In other words, nobody outside of Hendrick, Penske, or Gibbs need apply.

Ellenjay

Have a ping pong ball lottery with a ball for each race. Pick ten balls for the championship. All cars are entered and scoring championship points. Now we have a ten race champion.

RCFX1

No one has ever said he did something wrong. The system is wrong. Only 18 cars on the lead lap and half the front runners were in the garage. He lucked out and now he’s in the chase. Congratulations. He’ll be out after the first round.

Kevin in SoCal

Its called a spoiler, an upset, or a Cinderella. It happens often and its part of the game. Didn’t favorites Harvick and Busch end up dropping out in the round of 16 last year? Or the year before? It happens, and is part of what makes racing such a random entity.

TiminPayson

Don’t hate the player, hate the game. This system and 16 players is as bad as knowing who the champ was with 6 races to go. How about top 4 race the last 4 weeks for points?

Bill B

Any idiot could eat a box of Alphabits and crap a better way of determining the champion,

Echo

lol, tell us how you really feel 😄

DoninAjax

How about monkeys at typewriters writing a better script for the NA$CAR product!

John

“Blaming the game” is appropriate here. Burton just played it.
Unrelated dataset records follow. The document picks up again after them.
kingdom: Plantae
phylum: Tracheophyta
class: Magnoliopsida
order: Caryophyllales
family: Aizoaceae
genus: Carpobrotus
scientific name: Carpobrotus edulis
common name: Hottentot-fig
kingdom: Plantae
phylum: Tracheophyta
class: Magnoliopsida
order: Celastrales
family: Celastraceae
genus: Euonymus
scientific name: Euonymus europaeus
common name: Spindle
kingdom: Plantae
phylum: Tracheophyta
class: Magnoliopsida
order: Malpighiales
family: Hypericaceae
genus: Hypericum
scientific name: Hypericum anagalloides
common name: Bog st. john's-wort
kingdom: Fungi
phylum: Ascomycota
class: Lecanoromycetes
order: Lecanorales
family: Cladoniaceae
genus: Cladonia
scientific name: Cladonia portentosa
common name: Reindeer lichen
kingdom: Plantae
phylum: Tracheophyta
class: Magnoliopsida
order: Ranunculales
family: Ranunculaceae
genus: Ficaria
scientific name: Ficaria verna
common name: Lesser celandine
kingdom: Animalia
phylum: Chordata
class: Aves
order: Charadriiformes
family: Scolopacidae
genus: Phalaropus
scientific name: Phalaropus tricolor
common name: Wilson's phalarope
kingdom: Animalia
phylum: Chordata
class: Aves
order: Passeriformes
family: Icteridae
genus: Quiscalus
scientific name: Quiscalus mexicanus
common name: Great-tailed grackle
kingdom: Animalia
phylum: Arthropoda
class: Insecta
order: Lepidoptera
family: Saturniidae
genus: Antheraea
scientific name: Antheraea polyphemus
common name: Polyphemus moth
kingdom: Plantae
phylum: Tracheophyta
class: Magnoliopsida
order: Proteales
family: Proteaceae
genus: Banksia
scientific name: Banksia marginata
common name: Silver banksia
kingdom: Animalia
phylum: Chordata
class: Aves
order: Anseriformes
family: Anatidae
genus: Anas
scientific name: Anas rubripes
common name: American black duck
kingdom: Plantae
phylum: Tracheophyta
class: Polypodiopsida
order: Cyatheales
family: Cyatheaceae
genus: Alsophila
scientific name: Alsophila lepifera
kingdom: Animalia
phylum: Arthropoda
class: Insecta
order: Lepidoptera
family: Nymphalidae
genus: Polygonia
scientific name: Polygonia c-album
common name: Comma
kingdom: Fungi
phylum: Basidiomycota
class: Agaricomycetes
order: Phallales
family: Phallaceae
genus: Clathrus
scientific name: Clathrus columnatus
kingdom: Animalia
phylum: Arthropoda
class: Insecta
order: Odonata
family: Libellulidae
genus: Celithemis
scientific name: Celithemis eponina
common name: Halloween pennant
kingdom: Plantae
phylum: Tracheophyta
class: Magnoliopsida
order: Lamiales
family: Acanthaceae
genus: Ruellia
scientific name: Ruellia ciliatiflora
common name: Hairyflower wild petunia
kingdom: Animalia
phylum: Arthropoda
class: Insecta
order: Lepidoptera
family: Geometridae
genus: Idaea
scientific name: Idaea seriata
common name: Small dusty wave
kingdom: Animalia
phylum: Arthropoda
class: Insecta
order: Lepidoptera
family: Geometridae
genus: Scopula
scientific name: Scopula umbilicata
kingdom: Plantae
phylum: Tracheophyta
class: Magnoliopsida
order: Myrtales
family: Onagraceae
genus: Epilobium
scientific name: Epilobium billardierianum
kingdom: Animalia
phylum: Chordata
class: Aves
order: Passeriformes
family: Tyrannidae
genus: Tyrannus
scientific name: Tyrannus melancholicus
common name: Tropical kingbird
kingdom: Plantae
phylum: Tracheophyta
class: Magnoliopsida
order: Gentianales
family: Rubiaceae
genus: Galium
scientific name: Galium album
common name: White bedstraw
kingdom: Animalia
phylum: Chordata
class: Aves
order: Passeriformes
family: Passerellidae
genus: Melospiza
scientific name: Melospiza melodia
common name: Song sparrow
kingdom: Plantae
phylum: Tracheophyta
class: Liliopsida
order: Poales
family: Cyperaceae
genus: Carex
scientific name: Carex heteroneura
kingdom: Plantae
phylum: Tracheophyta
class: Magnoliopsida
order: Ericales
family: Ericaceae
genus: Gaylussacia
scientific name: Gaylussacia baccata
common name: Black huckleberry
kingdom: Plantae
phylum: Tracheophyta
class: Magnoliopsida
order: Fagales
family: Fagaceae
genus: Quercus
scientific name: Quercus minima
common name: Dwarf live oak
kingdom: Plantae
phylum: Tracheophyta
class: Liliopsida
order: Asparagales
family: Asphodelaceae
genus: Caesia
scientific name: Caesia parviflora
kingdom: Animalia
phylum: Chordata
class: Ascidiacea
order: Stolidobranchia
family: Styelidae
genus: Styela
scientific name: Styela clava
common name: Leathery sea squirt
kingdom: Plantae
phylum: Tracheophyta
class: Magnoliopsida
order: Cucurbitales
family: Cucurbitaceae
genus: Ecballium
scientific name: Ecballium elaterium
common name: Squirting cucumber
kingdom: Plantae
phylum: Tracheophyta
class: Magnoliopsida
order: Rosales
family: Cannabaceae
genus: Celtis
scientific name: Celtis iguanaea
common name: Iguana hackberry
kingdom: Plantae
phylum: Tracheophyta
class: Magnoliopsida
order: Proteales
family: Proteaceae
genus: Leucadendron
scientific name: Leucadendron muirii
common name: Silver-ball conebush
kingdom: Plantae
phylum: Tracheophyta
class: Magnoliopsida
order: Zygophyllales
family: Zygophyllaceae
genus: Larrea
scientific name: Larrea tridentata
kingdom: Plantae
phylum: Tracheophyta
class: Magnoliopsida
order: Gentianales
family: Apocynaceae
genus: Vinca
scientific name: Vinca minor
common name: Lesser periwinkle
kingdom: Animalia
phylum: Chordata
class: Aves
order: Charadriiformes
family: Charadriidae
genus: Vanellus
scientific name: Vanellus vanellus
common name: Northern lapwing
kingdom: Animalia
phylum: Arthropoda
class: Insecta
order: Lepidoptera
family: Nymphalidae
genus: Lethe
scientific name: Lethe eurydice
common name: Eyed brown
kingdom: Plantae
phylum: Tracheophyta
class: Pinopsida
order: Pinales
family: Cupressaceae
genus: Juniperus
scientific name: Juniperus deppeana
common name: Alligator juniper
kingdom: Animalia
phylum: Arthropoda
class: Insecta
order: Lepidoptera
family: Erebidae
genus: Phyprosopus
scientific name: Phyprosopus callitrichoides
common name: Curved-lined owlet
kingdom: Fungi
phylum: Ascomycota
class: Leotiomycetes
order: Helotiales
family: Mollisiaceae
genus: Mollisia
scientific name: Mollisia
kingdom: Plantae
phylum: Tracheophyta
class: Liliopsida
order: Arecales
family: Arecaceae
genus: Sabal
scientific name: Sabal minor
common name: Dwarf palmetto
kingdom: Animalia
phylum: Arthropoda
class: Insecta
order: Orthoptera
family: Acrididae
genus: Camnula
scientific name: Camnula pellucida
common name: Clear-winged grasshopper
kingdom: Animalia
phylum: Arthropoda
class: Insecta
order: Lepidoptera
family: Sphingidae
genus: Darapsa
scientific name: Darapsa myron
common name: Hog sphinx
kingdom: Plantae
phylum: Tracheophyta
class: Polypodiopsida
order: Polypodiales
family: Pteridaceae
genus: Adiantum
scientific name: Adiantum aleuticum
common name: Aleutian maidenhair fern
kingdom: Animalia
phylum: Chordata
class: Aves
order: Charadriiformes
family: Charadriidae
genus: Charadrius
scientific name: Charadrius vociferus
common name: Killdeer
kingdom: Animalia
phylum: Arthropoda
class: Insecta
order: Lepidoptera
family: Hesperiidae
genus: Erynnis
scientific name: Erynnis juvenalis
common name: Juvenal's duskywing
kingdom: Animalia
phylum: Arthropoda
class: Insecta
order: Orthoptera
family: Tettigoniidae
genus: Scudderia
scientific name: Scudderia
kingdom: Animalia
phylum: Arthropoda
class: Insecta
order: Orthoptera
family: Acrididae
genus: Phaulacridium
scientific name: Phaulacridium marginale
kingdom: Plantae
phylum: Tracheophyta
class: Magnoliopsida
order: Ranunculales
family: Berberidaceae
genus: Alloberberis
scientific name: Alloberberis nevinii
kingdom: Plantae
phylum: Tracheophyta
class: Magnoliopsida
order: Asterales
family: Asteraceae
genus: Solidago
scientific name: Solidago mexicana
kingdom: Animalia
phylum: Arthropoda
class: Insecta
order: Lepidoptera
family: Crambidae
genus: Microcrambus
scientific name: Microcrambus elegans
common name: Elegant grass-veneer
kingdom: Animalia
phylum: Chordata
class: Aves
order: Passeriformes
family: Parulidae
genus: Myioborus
Viewership dropped after ‘win and you’re in’. I did not when stage racing was introduced. Even though it happened concurrently with the loss of stars leaving the sport, when you look at the effect of Dale Jr or Jimmie Johnson leaving it was small compared to the effect of the silly concept of winning a single race and making the top 16. And its hard to know who is in control anymore. It seems like Nascar will alter their sport for anything that TV wants because without their money only the France family prospers…and there will be no more millionaire drivers. Nascar has become TV’s concubine, but still wants to exercise control over the ‘bit players.’ But as they try to lure in investors into team ownership, they may meet their match.